Stored dataset items

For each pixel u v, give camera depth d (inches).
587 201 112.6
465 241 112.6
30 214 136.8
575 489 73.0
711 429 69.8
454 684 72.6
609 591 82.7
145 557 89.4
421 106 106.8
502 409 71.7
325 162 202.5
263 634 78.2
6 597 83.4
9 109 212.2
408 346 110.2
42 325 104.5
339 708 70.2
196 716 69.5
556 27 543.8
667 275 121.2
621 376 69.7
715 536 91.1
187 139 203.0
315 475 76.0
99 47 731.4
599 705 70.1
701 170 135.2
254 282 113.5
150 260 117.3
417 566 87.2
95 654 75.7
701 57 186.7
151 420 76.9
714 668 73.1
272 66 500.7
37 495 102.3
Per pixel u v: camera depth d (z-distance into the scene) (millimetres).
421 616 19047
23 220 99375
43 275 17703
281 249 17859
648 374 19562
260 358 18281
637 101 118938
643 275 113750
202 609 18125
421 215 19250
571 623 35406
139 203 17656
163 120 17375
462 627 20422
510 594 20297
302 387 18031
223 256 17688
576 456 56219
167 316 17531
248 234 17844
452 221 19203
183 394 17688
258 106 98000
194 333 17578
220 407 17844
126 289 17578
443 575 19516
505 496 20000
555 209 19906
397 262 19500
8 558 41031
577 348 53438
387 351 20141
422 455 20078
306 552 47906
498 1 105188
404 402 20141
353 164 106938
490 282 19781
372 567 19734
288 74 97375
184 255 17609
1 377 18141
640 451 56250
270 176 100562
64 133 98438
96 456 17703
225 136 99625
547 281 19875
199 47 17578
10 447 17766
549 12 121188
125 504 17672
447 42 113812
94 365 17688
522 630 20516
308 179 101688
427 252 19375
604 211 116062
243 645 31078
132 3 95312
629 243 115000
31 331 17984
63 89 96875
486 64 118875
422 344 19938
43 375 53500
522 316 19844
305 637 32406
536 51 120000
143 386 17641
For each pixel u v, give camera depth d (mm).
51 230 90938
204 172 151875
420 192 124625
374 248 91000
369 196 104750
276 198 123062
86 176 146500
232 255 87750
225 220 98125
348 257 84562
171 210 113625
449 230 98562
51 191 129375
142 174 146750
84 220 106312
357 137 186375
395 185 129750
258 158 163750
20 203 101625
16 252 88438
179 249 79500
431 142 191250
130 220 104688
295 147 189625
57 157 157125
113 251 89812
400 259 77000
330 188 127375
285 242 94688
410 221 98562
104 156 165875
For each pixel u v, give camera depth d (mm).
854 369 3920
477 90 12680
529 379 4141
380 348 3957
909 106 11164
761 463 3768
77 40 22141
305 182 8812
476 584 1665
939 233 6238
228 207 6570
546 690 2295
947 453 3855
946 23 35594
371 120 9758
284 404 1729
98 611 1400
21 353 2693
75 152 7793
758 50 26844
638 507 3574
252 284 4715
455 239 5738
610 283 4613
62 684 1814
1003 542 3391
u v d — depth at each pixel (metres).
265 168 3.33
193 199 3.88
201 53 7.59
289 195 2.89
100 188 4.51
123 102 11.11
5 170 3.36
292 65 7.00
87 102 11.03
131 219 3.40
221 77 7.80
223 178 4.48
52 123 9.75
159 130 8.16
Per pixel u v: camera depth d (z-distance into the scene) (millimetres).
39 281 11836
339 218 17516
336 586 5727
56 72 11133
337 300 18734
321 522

• **Task requirements**
Each line from the one containing "193 199 3.88" to the end of the records should be echoed exactly, and no other line.

• **Solution for this problem**
193 199 3.88
201 53 7.59
289 195 2.89
100 188 4.51
123 102 11.11
5 170 3.36
292 65 7.00
87 102 11.03
131 219 3.40
221 77 7.80
223 178 4.48
52 123 9.75
159 130 8.16
Per pixel u v: camera depth d (z-distance into the scene) (millimetres).
39 281 11836
339 218 17516
336 586 5727
56 72 11133
337 300 18734
321 522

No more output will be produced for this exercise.